— Goal of the exercise —
Return every record below exactly as written.

____ Entries shown

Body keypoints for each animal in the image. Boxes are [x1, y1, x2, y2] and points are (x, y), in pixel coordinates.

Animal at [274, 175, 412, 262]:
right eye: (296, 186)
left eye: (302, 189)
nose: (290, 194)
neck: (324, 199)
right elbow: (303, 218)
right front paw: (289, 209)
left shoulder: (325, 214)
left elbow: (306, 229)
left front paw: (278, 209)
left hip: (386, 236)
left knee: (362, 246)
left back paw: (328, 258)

________

— Written solution —
Body keypoints for each animal in the image. Boxes are [x1, y1, x2, y2] and points are (x, y), in pixel coordinates.

Animal at [274, 175, 412, 262]:
right eye: (296, 186)
left eye: (302, 189)
nose: (290, 194)
neck: (324, 199)
right elbow: (303, 218)
right front paw: (289, 209)
left shoulder: (325, 214)
left elbow: (306, 229)
left front paw: (278, 209)
left hip: (386, 236)
left knee: (362, 246)
left back paw: (328, 258)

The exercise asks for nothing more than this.